Sophisticated Rhythm

Duke Ellington called his 1956 television revue “A Drum Is a Woman”—a title that gives uneasy pause to the dyslexic who fear he is saying the reverse. In fact, he was attempting to subvert the most ubiquitous of clichés, where “drum” is the object and “beat” the verb. In Ellington’s trope, a drum is a living receptacle of magic and romance, to be adored, respected, nurtured, cajoled, goaded, feared—anything but beaten. If jazz takes one cue from Africa it is the idea that drums possess an expressive, almost vocal individuality.

Only in the West do drums evoke a tribal dread of the primitive. They are invariably ominous and aboriginal in Hollywood’s mythology: When you hear them in the veldt, expect to be eaten; in the Old West, scalped. In real life, the drums are less likely to portend death than Eros, which is far more frightening to the Puritans. Drums equal rhythm, and when rhythm leaves the marching field and takes on the swaying momentum of dance, it becomes a threat to social order. In 19th-century Europe, the triple-meter repetitions of popular waltzes were considered salacious. By the late 1920s, swing rhythms—or rather a stilted version of them—were employed in early sound movies (the kind in which Joan Crawford embodies Jazz Age excess) to suggest a rhythmic dishevelment bordering on insanity.

Less amusing was the contempt expressed by the imperious British Wagnerian, Ernest Newman, who said, “I am always willing to learn, so one of these days when I have a minute and a half to spare I am going to take one of these great jazz composers and get him to teach me all he knows about rhythm.” Too bad he didn’t pick up the phone to call Jo Jones.

The magnificent Count Basie drummer, who turned the hi-hat into a red alert for dancers round the world, was not a composer in any way Newman understood. But we know better: Jones configured the notes, sounds and techniques of his instrument to suggest the obverse of primitivism. In his music, all is dignity and grace, a controlled euphoria and a cosmopolitan elegance that nonetheless—here comes the jazz paradox—stimulates a divine fever. Or as Jo used to say, he could “swing you into bad health.”

Jo never used words like “irony” or “modernism,” but he and his generation of drummers—and here we might pause to marvel at the incredible virtuosity they achieved on the trap set, which did not exist when they were born—perfected a music that idealized those ideas. Modernism involved an insurgent reinterpretation of 19th-century conventions, and its key weapon was an aesthetic detachment.

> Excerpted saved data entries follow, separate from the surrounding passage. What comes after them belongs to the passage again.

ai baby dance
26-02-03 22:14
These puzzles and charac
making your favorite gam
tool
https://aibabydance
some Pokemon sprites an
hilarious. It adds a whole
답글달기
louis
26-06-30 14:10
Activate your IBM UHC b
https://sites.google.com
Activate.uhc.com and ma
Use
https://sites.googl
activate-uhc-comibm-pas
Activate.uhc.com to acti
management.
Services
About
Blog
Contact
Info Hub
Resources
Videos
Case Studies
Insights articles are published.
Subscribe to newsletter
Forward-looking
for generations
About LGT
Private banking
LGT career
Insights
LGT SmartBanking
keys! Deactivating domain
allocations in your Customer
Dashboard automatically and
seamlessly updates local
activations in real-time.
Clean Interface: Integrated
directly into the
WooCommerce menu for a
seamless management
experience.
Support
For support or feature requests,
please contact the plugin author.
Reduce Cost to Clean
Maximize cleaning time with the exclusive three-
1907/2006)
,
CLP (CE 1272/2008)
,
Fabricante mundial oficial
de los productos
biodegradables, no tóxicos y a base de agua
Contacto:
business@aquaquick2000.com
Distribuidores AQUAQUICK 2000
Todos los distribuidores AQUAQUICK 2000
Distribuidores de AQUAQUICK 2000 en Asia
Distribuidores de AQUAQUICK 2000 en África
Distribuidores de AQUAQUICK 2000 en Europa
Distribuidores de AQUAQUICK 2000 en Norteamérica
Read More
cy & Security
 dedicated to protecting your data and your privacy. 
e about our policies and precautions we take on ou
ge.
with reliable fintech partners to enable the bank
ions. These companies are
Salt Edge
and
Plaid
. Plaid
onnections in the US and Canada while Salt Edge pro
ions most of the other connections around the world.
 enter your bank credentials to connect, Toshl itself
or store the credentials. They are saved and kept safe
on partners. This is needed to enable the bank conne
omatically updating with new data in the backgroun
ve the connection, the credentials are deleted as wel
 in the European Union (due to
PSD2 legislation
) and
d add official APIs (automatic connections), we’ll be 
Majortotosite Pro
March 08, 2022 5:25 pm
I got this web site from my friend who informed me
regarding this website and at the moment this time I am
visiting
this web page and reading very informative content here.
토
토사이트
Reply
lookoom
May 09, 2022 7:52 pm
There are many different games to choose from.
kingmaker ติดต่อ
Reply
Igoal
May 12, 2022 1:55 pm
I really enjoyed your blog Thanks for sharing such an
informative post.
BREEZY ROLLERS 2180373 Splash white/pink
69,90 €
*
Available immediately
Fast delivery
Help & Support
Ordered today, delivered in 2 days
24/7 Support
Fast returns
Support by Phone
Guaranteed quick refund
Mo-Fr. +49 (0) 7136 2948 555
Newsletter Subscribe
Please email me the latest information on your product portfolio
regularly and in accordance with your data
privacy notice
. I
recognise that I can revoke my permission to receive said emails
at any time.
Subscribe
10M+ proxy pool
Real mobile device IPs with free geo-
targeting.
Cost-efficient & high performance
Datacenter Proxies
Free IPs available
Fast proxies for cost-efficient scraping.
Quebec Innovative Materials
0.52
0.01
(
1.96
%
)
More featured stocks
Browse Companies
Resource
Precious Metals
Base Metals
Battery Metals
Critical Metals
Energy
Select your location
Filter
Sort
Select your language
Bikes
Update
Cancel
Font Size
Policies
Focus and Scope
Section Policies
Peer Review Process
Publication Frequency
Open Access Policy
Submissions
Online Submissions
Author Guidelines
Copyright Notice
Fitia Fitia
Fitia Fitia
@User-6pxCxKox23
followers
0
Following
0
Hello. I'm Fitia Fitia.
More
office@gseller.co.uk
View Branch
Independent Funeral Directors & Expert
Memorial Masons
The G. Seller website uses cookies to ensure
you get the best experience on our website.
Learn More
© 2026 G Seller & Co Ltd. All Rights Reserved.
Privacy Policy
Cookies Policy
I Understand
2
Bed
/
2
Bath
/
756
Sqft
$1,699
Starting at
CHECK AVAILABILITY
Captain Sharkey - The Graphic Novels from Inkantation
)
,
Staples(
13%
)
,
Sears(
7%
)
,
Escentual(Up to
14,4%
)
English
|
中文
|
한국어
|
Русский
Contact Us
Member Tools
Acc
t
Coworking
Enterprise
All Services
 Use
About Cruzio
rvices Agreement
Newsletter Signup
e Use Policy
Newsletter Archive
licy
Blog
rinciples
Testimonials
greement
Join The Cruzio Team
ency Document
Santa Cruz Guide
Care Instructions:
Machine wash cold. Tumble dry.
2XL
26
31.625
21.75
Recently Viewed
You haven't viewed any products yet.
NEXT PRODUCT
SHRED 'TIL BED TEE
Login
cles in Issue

Nowhere is that more evident than in swing rhythms, which distanced music from the sentimentality of the past while providing a new basis for empathy. Intricate rhythms existed long before jazz—in other cultures and in our own (cf., Beethoven’s late quartets). But the jazz drummer, with his multiple skins and cymbals operated by hands and feet, created the audio and visual foundation for a new way to platform music.

The visual component is easily overlooked in the age of recorded perfection, but the joy of hearing music has always been wedded to the spectacle of watching musicians in the process of mastering their instruments. Gene Krupa became the first matinee idol drummer as much for the way he looked (the flying pompadour, the gum-chewing, the flailing arms and facial histrionics) as for the way he played. Jo Jones was another musician who mesmerized with his physicality. In 1976, he had a residency at the West End Cafe; every set was a stream-of-consciousness montage of music, humor, dancing, reminiscing, acerbic asides. Once during “Jumpin’ at the Woodside,” saxophonist George Kelly quoted an Ellington phrase, at which point Jo stopped the music to note that Ellington never stayed at the Woodside (“Duke was born rich!”); he then played an Ellington medley, including a drum solo partly on the shingles behind the bandstand. Closing the set, towel around his neck, he introduced the musicians in charades. Present that evening was Albert Murray, who remarked, “They should put his face on coins.”

Around then, Jo recorded an invaluable two-volume lecture-demonstration called The Drums by Jo Jones, for the French label Jazz Odyssey; it has never been released in the United States, an oversight that needs to be corrected. Working from an outline by Madeleine Gautier and Margaret Kelk, Jones is serious, respectful, funny and enlightening as he traces jazz drumming from Baby Dodds to himself, modestly suggesting that his only contribution was the sock cymbal rhythm that galvanized Basie’s band—for example, “Taxi War Dance” or the opening unison piano-drums boogie woogie figure on “One O’Clock Jump.”

Max Roach offered a more accurate assessment when he said, “Of every three beats a drummer plays, two came from Jo Jones.”